Tasarının tümü üzerinde
CHP grubu adına konuşan
Mersin Milletvekili Ali Rıza
Öztürk, tasarının
yasa yapma tekniğine, adabına, usulüne aykırı olduğunu savundu.
15 maddelik tasarının Adalet Komisyonunda görüşülmediğini, görüşülmüş gibi yapıldığını, genel kurulda da görüşülmüş gibi yapılacağını ileri süren Öztürk, konuşma hakları engellendiği için Adalet Komisyonundan
istifa ettiklerini söyledi.
Öztürk, ''Adalet Komisyonu Başkanı İyimaya, geçmişte söylediklerinin aksine bugün cibilliyetsiz kuralların bizzat uygulayıcısı durumundadır'' dedi.
Tasarını ''iş yükünü önlemeye yönelik olmadığını'' öne süren Öztürk, ''Bu tasarı iş yükünü azaltmadığı gibi yargı sistemini daha da kaosa sürüklemeye,
Danıştayı ve
Yargıtayı ele geçirmeye, kendi özel
Yargıtayını Danıştayını oluşturmaya yönelik bir düzenlemedir'' dedi.
Öztürk, tasarının ''yargıyı dizayn etme projesinin son halkası'' olduğunu savundu.
BDP Grubu konuşan adına Grup
Başkanvekili Bengi Yıldız,
iktidar ile muhalefetin kavgalarını yargı üzeriden yürüttüklerini kaydetti.
Bazı dosyaların zaman aşımına uğramasının ''af anlamına geldiğini'' belirten Yıldız, ''Yargıtay ve Danıştayın daire sayılarının ihtiyaçlara
cevap verecek şekilde artırılması gerekmektedir. İstinaf mahkemelerinin hayata geçirilmesi gerekmektedir.
Hakim ve savcı alımlarına ilişkin
sınavlar da yapılmalıdır'' dedi.
MHP
Konya Milletvekili
Faruk Bal, ''Mesele iş yükünü hafiflemekse iş kolay ve basittir'' dedi.
''Yargıyı siyasallaştırmak istemiyorsanız, Danıştay ve Yargıtaya geçici üye seçin. Üyeleri de kurayla belirleyin'' önerisini getiren Bal, ''Siz
üzüm yemek değil bağcıyı dövmek istiyorsunuz.
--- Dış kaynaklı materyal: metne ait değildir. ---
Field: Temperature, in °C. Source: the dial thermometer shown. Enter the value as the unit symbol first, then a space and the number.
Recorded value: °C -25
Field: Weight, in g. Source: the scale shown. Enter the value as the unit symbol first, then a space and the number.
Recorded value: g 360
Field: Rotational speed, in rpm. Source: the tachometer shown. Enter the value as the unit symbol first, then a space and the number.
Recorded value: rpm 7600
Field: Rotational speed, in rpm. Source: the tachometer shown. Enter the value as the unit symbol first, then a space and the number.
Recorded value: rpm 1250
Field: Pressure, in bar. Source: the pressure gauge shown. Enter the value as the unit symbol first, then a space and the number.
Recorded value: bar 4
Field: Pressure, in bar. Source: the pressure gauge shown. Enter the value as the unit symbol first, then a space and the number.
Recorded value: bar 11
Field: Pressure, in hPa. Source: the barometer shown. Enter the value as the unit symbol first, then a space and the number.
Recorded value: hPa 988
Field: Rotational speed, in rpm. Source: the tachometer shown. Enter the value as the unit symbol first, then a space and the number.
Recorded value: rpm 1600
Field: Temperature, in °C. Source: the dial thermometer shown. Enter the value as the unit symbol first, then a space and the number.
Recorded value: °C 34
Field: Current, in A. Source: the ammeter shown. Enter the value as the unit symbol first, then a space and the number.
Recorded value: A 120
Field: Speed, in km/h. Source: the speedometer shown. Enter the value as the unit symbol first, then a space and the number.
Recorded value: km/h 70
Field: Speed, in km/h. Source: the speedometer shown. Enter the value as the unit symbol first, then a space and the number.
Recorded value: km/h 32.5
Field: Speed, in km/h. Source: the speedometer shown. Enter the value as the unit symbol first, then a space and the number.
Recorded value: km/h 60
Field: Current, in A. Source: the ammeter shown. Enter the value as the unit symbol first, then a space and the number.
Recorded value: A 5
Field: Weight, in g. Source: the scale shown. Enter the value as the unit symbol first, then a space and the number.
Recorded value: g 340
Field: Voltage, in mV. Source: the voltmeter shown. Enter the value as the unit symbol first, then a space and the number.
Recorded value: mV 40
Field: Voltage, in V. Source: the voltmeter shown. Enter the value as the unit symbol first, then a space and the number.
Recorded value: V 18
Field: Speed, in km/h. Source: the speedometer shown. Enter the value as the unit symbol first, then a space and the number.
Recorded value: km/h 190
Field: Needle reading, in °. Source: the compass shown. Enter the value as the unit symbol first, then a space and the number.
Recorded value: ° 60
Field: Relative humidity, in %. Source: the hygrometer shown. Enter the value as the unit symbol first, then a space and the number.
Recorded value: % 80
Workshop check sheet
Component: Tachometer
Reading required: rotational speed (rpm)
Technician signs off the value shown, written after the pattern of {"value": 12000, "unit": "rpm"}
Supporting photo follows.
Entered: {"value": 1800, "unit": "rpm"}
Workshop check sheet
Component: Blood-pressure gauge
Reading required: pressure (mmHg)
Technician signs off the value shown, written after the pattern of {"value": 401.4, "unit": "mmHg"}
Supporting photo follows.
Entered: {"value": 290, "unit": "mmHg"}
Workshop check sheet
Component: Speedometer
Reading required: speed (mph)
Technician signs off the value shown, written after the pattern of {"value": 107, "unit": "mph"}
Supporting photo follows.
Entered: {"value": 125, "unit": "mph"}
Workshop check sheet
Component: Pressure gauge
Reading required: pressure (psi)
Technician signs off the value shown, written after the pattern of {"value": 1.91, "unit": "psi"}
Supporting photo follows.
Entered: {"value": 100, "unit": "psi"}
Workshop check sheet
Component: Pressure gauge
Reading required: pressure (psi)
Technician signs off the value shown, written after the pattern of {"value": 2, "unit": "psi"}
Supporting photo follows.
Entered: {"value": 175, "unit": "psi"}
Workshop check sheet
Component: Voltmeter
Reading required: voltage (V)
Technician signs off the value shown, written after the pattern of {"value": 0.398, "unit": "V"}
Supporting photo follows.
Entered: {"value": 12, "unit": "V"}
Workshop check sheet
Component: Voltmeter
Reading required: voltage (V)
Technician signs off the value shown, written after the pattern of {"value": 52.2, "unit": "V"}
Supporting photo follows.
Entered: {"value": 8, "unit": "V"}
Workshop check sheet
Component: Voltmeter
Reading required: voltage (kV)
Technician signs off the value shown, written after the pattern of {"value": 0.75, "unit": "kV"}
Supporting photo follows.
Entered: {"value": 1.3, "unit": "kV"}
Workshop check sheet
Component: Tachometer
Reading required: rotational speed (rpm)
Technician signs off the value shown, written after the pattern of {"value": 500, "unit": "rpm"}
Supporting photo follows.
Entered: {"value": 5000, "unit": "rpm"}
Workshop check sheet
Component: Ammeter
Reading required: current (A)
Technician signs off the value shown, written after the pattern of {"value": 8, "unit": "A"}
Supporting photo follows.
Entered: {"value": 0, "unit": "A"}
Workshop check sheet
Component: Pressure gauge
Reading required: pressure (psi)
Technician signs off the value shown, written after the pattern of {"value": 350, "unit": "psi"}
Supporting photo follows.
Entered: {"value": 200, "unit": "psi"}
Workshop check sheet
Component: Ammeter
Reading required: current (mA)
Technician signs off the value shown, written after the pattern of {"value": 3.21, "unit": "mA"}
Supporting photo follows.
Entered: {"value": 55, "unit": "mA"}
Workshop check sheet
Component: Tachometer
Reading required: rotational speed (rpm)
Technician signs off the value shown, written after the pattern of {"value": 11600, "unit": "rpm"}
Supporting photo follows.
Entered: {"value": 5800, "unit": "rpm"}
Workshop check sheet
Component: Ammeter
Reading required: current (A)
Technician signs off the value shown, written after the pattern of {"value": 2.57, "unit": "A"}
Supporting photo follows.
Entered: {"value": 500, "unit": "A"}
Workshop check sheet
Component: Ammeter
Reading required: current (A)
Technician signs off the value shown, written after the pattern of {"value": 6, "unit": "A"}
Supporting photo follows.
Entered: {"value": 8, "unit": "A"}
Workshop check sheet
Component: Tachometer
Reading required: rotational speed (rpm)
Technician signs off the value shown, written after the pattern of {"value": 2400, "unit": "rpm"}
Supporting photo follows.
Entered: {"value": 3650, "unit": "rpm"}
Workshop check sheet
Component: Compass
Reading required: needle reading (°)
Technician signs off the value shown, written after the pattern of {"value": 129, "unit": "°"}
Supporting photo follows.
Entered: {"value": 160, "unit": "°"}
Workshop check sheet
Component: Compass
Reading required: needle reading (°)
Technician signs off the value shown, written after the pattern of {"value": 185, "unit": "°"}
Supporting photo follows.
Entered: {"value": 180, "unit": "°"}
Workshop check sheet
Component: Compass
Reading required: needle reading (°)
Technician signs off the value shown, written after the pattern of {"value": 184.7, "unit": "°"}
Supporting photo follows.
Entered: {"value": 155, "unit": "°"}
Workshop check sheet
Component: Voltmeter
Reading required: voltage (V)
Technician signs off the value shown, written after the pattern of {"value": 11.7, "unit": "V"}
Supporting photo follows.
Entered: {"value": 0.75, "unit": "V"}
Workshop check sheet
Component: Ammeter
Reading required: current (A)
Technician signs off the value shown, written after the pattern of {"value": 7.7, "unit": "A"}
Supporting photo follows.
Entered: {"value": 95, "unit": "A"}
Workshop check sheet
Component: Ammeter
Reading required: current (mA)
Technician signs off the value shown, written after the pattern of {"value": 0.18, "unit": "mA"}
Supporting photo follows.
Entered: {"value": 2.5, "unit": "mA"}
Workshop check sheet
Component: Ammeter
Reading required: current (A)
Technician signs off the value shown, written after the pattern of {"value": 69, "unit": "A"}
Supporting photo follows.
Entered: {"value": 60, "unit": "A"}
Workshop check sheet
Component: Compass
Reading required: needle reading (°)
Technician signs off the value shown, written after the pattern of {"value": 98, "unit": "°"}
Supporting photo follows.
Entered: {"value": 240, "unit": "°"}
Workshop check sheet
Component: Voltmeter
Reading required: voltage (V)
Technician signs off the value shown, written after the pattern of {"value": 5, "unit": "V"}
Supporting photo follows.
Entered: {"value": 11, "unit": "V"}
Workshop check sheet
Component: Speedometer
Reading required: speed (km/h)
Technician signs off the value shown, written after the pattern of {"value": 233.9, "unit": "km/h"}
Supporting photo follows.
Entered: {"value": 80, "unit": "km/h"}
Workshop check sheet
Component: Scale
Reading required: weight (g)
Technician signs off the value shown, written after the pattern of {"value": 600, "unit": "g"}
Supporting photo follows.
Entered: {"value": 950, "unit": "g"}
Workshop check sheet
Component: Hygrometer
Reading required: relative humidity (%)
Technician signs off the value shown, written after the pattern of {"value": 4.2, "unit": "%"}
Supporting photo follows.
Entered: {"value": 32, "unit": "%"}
Döveceğiniz bağcı, yargının kendisidir'' diye konuştu.
''Yargıtayı ve Danıştayı tam bir AKP kurumu haline getiriyorsunuz'' diyen Bal, ''Demokrasi yolunda dönülmez bir akşamın ufkundayız. Vakit çok geç olmadan gelin hukuktan, haktan,
adaletten, hürriyetten yana olun, yargıyı bağımsız kılalım. Yargıyı arka bahçe yapmayalım, ön bahçe de yapmayalım'' dedi.
-''DÜZENLEMELER YERİNDE VE DOĞRU''-
AK Parti Grup Başkanvekili Bekir
Bozdağ, 2001'den 2010 yılı sonuna kadar 99 bin 787 dosyanın zaman aşımına uğradığını ifade etti.
İnsanların bundan rahatsızlığının olduğu, 2010 yılında 18 bin 585 dosyanın zaman aşımına uğradığını anlatan Bozdağ, ''Bu hakkın yerini bulamaması, adaletin tecelli etmemesi demektir'' dedi.
Yargıtay'daki bir üyenin bir senede 4028 dosyaya, bir dairenin bir senede 31 bin 469 dosyaya bakmasının mümkün olmadığını belirten Bozdağ, geçmişte de Yargıtay ve Danıştay dairelerinin ve üye sayılarının artırıldığını hatırlattı.
Bozdağ, ''Adaleti doğru ve zamanında tecelli ettirmekle alakalı bir adımdır. Bunun altında başka anlamlar aramak fevkalade yanlıştır'' diye konuştu.
Bozdağ, geçici Yargıtay ve Danıştay üyeliği ataması yapmanın
Anayasa açısından imkanı olmadığını söyledi.
Üyeleri kurayla belirlenmenin de doğru bir yaklaşım olmayacağını ifade eden Bozdağ, ''Yargıtay ve Danıştaya kurayla hakim seçerseniz bunu millete nasıl anlatacaksınız? 'Tombaladan çıkan hakim' mi diyeceğiz. Bu doğru bir yaklaşım değil. Yapılan düzenlemeler yerinde ve doğru düzenlemelerdir'' dedi.